*本文*:
==============================

高島屋はインバウンドの減速リスクで今期の営業収益を下方修正した(東京都中央区の高島屋日本橋店)

高島屋は15日、2025年2月期の連結売上高にあたる営業収益が6%増の4950億円になる見通しだと発表した。従来予想を164億円下回る。円高基調でインバウンド(訪日外国人)が減速傾向にあるという。合理化を進めるとして利益予想(純利益は2割増の380億円)は維持した。同日、配当引き上げと最大150億円の自社株買いも発表した。

主力の国内百貨店業の営業収益は7%増の3315億円を見込む。免税売上高は67%増の1150億円と100億円下方修正した。訪日外国人の動向について、同日の決算説明会で村田善郎社長は「為替の影響や観光客数を踏まえ、下期は上期の9割ほどでみている」と話した。先月までの一時的な円高や今後の円高リスクも踏まえ訪日外国人が弱含むとみている。

国内消費については「賃上げや物価高を加味してもマイナスにはならないだろう」とした。国内客は富裕層の外商客や中間層による消費が進む。足元でも宝飾品や時計などの高額品、自社売り場を強化している衣料品の売り上げは堅調に推移している。

株主還元は強化する。11月1日から25年2月末までに発行済み株式総数(自己株式を除く)の4.8%にあたる1500万株を取得する。取得した自己株式はすべて消却する予定だ。配当も積み増す。今期は年34円50銭とした。今年9月に実施した株式分割前のベースでは46円(前期は37円)となり、従来計画から実質6円増える。

営業利益は20%増の550億円、純利益は20%増の380億円という従来予想を据え置いた。純利益は3年連続で最高益を更新する。レジ業務などの外部委託費や出張旅費などを追加で削減し、販管費を従来計画から圧縮する。

同日発表した2024年3〜8月期連結決算は、営業収益が前年同期比10%増の2434億円、純利益が28%増の190億円だった。国内百貨店の既存店売上高は14.3%増えた。訪日客や外商客による高額品の購買が好調だった。3〜8月期末の配当は23円(前年同期は17円)とした。

==============================

*データ欄*:
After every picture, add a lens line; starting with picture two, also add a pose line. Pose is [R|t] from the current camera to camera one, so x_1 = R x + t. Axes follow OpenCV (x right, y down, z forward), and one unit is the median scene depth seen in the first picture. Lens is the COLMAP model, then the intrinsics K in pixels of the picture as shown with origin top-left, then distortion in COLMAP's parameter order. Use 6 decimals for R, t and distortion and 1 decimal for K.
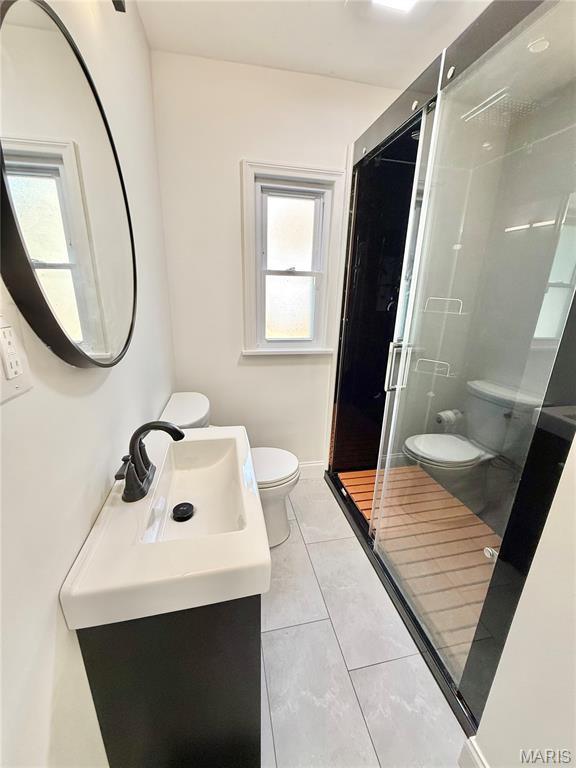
lens RADIAL K [[314.8, 0, 288.9], [0, 314.8, 384.4], [0, 0, 1]] dist [0.000075, -0.000587]
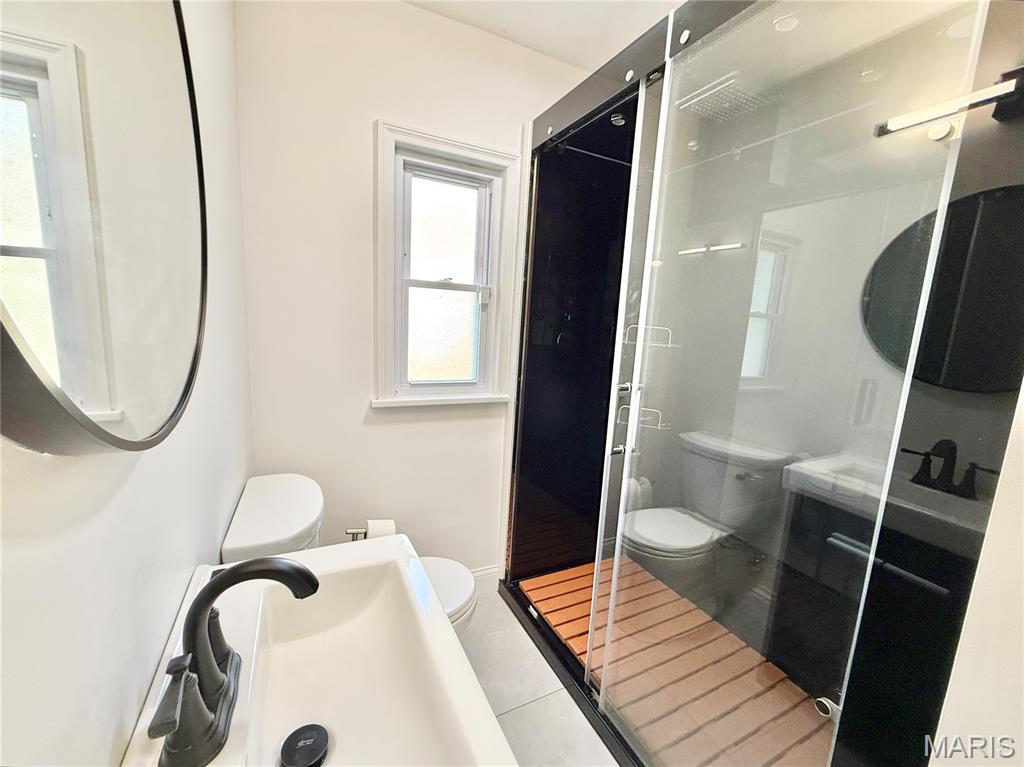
lens RADIAL K [[419.7, 0, 511.0], [0, 419.7, 384.5], [0, 0, 1]] dist [0.000075, -0.000587]
pose [[0.968044, -0.013567, 0.250414, -0.094148], [0.047516, 0.990371, -0.130028, -0.016976], [-0.246239, 0.137771, 0.959367, 0.129034]]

==============================

*課題内容*:
本文によると、高島屋が今期の免税売上高をいくらと見込んでいるかを答えなさい。

*解答*:
67%増の1150億円。